Thousands of patients waiting for dementia diagnoses during Covid crisis
Experts have warned of backlogs of undiagnosed dementia cases and worsening standards of care after official figures revealed a collapse in assessing and monitoring patients in England during the pandemic.
NHS data shows the number of people who were assessed for dementia has fallen to less than half the level before the pandemic – 10,535 in February 2021 compared to 23,392 in February 2020.
In that time, the number of people receiving an initial memory assessment fell by two-thirds, while the number of referrals to memory clinics – which help diagnose dementia – fell by 42%.
Partly as a result, the total number of patients aged over 65 with a dementia diagnosis fell by just over 43,000 – a drop of 10%.
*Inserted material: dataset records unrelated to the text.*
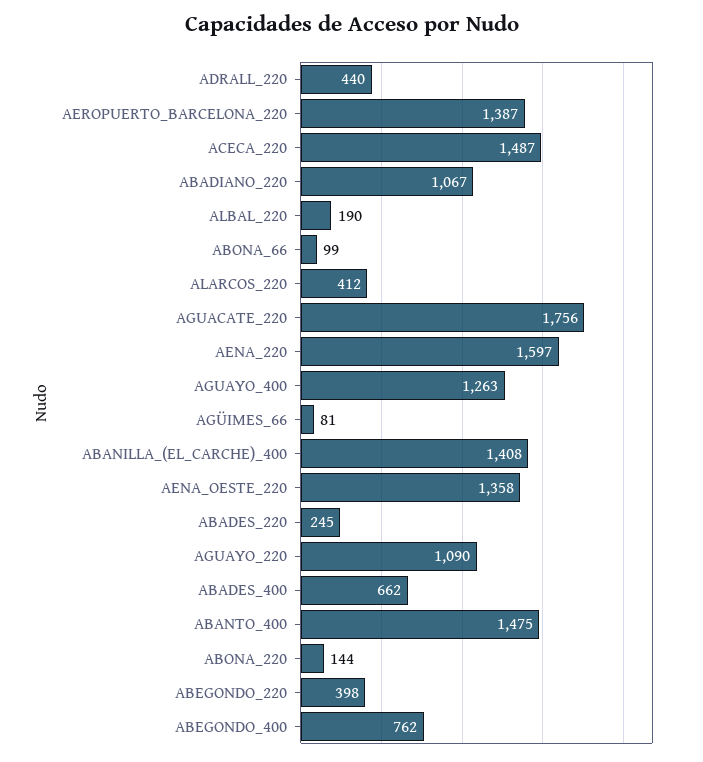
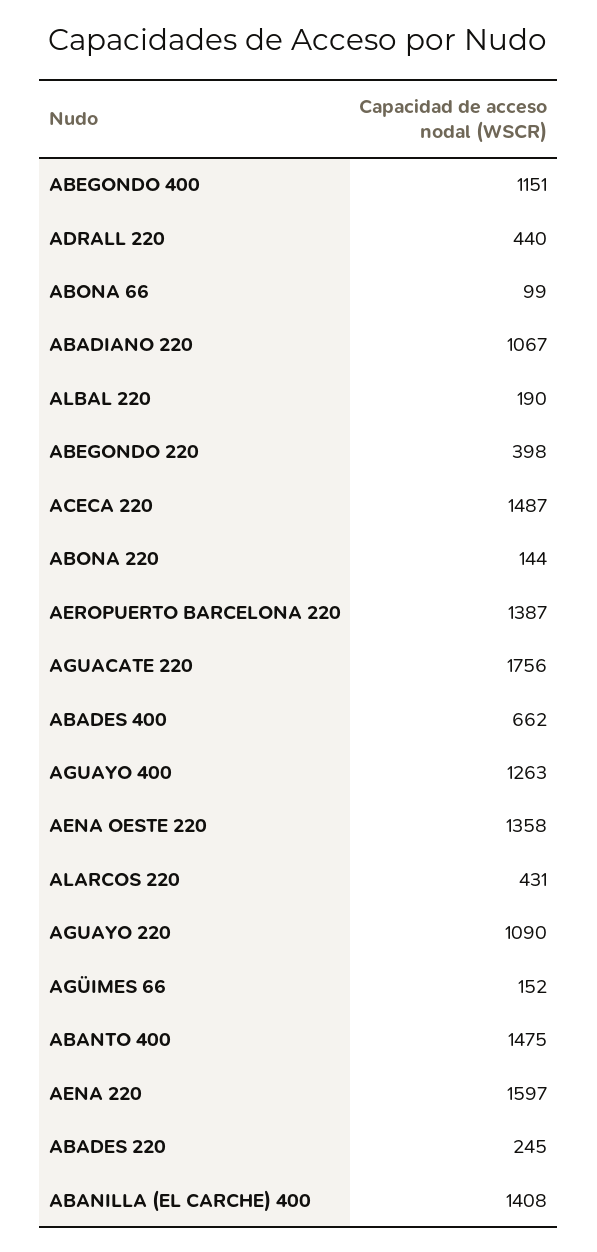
  {
    "ADRALL_220": 440,
    "AEROPUERTO_BARCELONA_220": 1387,
    "ACECA_220": 1487,
    "ABADIANO_220": 1067,
    "ALBAL_220": 190,
    "ABONA_66": 99,
-   "ALARCOS_220": 412,
+   "ALARCOS_220": 431,
    "AGUACATE_220": 1756,
    "AENA_220": 1597,
    "AGUAYO_400": 1263,
-   "AGÜIMES_66": 81,
+   "AGÜIMES_66": 152,
    "ABANILLA_(EL_CARCHE)_400": 1408,
    "AENA_OESTE_220": 1358,
    "ABADES_220": 245,
    "AGUAYO_220": 1090,
    "ABADES_400": 662,
    "ABANTO_400": 1475,
    "ABONA_220": 144,
    "ABEGONDO_220": 398,
-   "ABEGONDO_400": 762
+   "ABEGONDO_400": 1151
  }

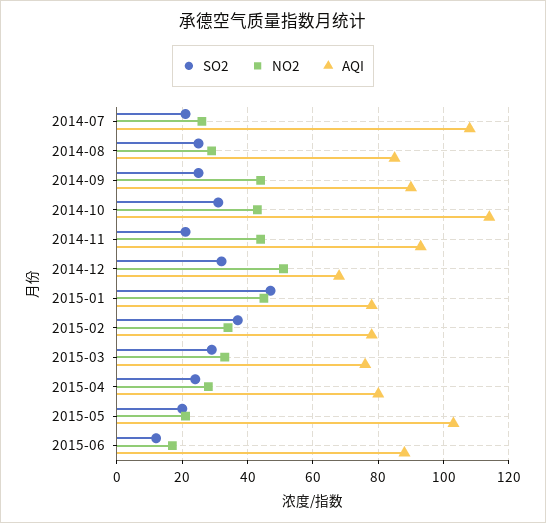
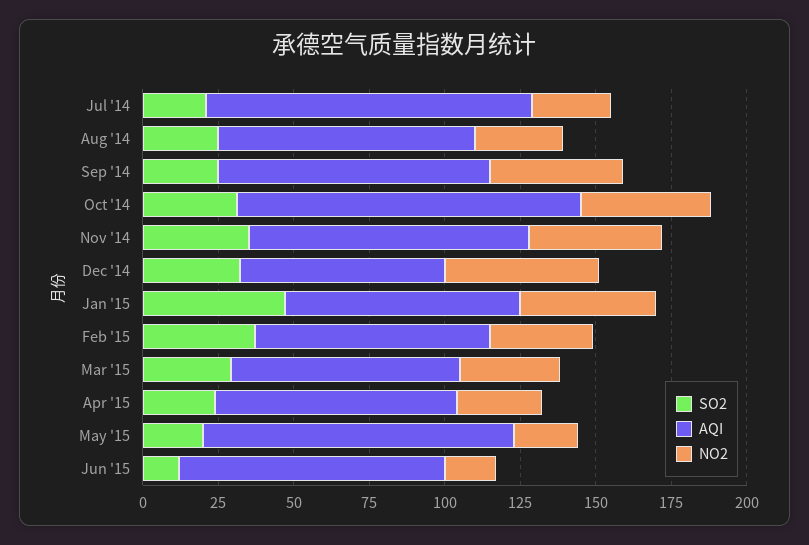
  {
    "SO2": {
      "2014-07": 20,
      "2014-08": 25,
      "2014-09": 25,
      "2014-10": 30,
-     "2014-11": 20,
+     "2014-11": 35,
      "2014-12": 30,
      "2015-01": 45,
      "2015-02": 35,
      "2015-03": 30,
      "2015-04": 25,
      "2015-05": 20,
      "2015-06": 10
    },
    "NO2": {
      "2014-07": 25,
      "2014-08": 30,
      "2014-09": 45,
      "2014-10": 45,
      "2014-11": 45,
      "2014-12": 50,
      "2015-01": 45,
      "2015-02": 35,
      "2015-03": 35,
      "2015-04": 30,
      "2015-05": 20,
      "2015-06": 15
    },
    "AQI": {
      "2014-07": 110,
      "2014-08": 85,
      "2014-09": 90,
      "2014-10": 115,
      "2014-11": 95,
      "2014-12": 70,
      "2015-01": 80,
      "2015-02": 80,
      "2015-03": 75,
      "2015-04": 80,
      "2015-05": 105,
      "2015-06": 90
    }
  }

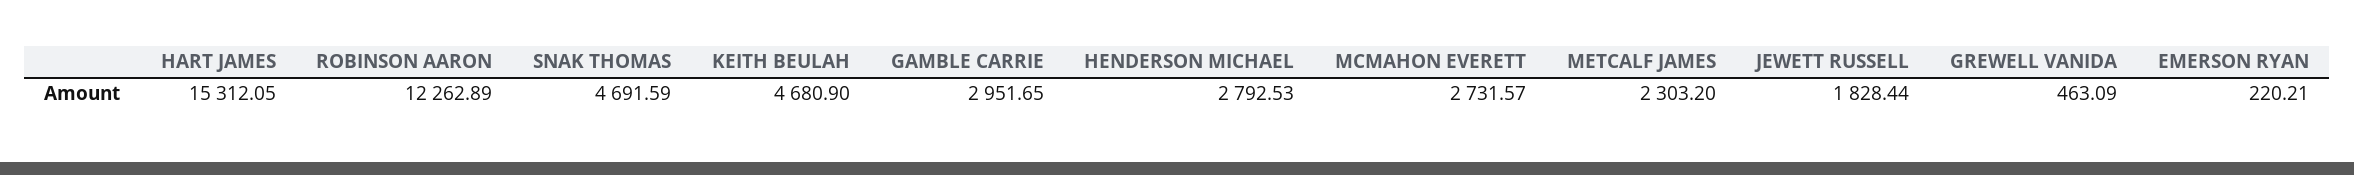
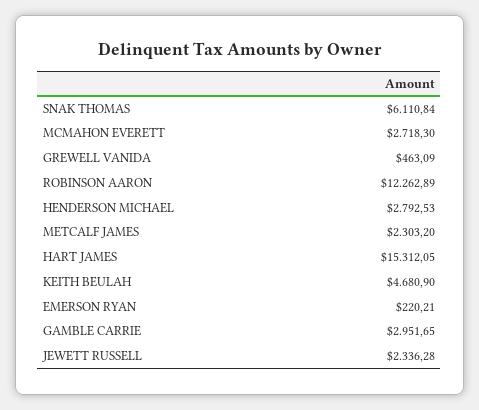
  {
    "HART JAMES": 15312.05,
    "ROBINSON AARON": 12262.89,
-   "SNAK THOMAS": 4691.59,
+   "SNAK THOMAS": 6110.84,
    "KEITH BEULAH": 4680.9,
    "GAMBLE CARRIE": 2951.65,
    "HENDERSON MICHAEL": 2792.53,
-   "MCMAHON EVERETT": 2731.57,
+   "MCMAHON EVERETT": 2718.3,
    "METCALF JAMES": 2303.2,
-   "JEWETT RUSSELL": 1828.44,
+   "JEWETT RUSSELL": 2336.28,
    "GREWELL VANIDA": 463.09,
    "EMERSON RYAN": 220.21
  }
The pandemic has put huge strain on NHS staff and resources, often diverting them from other healthcare activities. The diagnostic backlog, when thousands of people waiting for diagnosis, is a very difficult time obviously for families and people with dementia, and the medical staff don’t know yet how the services are going to get those people through.
Care monitoring of dementia patients who have already been diagnosed has also fallen sharply. The number of dementia patients who had received a medication review in the previous 12 months fell 55% between February 2020 and February 2021. Meanwhile, in February 2021 just 37% of dementia patients had received a care plan or annual care plan review in the previous 12 months, compared with 73% in February 2020.
Gavin Terry, head of policy at the Alzheimer’s Society, said: “People with dementia have been worst hit by the pandemic and their need for support has risen steeply as a result. But reduction in healthcare services has meant fewer people are getting a dementia diagnosis, so fewer care plans are being introduced, leaving people to struggle without the information and help they so desperately need.
“Now vaccines have been delivered to those in the highest priority groups, clinical commissioning groups must ensure care plan reviews [for people with dementia] are resumed as quickly and as safely as possible.”